I want to say thank you to all of you who support Tepeyac OB/GYN through Divine Mercy Care. You’ve done more for me than you could ever know.  Sometimes when we write a check or pledge funds to an organization online, it feels impersonal. What good have we done? I want to tell you a little about my daughter, Margaret, and in sharing her story, assure you of the great works you may not even know you are doing in your generosity to DMC.

In 2013, my daughter Margaret was diagnosed with a rare abdominal birth defect when I was 14 weeks pregnant. The doctors said she was incompatible with life. They said I needed to terminate. They told me the merciful thing to do was to stop her from her suffering. There were no printouts of sonogram pictures for me at my weekly appointments. In fact, the doctors sometimes told me to close my eyes when they would do my sonogram. Close your eyes, they’d say. This will only upset you.

I called Tepeyac OB/GYN.  The doctors there had already delivered several of my children. But this time I was calling them for a different reason. I had a dying baby, and I knew Tepeyac has an incredible program I’d seen nowhere else. The Kristen Anderson Perinatal Hospice Program – a program to support families with babies facing grave illnesses.

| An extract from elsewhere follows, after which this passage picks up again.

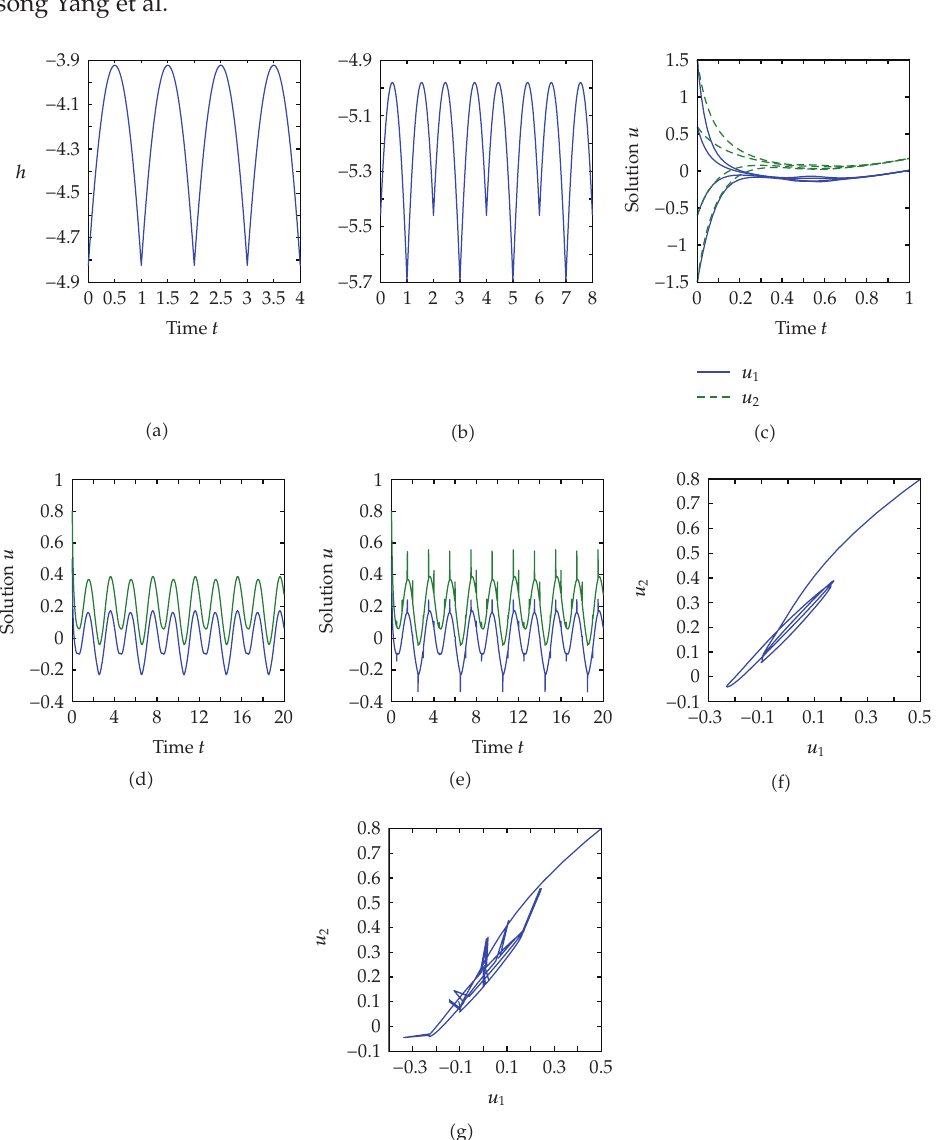
ln M k / (cid:2) t k − t k − 1 (cid:3) (cid:8) ln 2 . 04 (cid:8) 0 . 7129 < 1. Submitting λ (cid:8) 1 into (cid:2) 4.9 (cid:3) , we have h 1 (cid:2) λ (cid:3) < − 3 . 9 < 0, h 2 (cid:2) λ (cid:3) < − 4 . 9 < 0, (cid:2) see Figures 1 (cid:2) a (cid:3) and 1 (cid:2) b (cid:3)(cid:3) . This implies that ln 2 . 04 < 1 < α . Hence,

The Tepeyac doctors didn’t tell me to close my eyes.

At Tepeyac OB/GYN, the doctors wanted to know what my baby’s name was – none of the other specialists I’d seen had ever asked me that before.  Dr. Bruchalski told me that while I was pregnant, Margaret was in the safest place she could be.  Dr. Anderson explained that if she died, we would cooperate with God’s plan for Margaret, but we would not send her back.  They did a sonogram. They gave me pictures. Dr. Anderson made me a recording of her heartbeat. They allowed me to be a mother with her child, rather than a woman with a problem to be solved.

I want to be clear that the Tepeyac doctors didn’t offer me false hopes. They didn’t say the grim diagnosis for Margaret was wrong. And my gratitude to them didn’t depend on the outcome of this pregnancy story.

My Margaret was born on the Feast of the Assumption on August 15, 2013. She spent her first year in the hospital. She came home on life support – on a ventilator and with a trach and a feeding tube. But I am happy to report, Margaret started school. She is alive today in no small part because of Tepeyac OB/GYN. And she is here in no small part, because of your support of Divine Mercy Care.

Tepeyac taught me that “life-affirming” medicine is possible even in the midst of suffering and death. I thank God for these doctors and for Margaret. And I am so grateful to you for supporting this incredible work.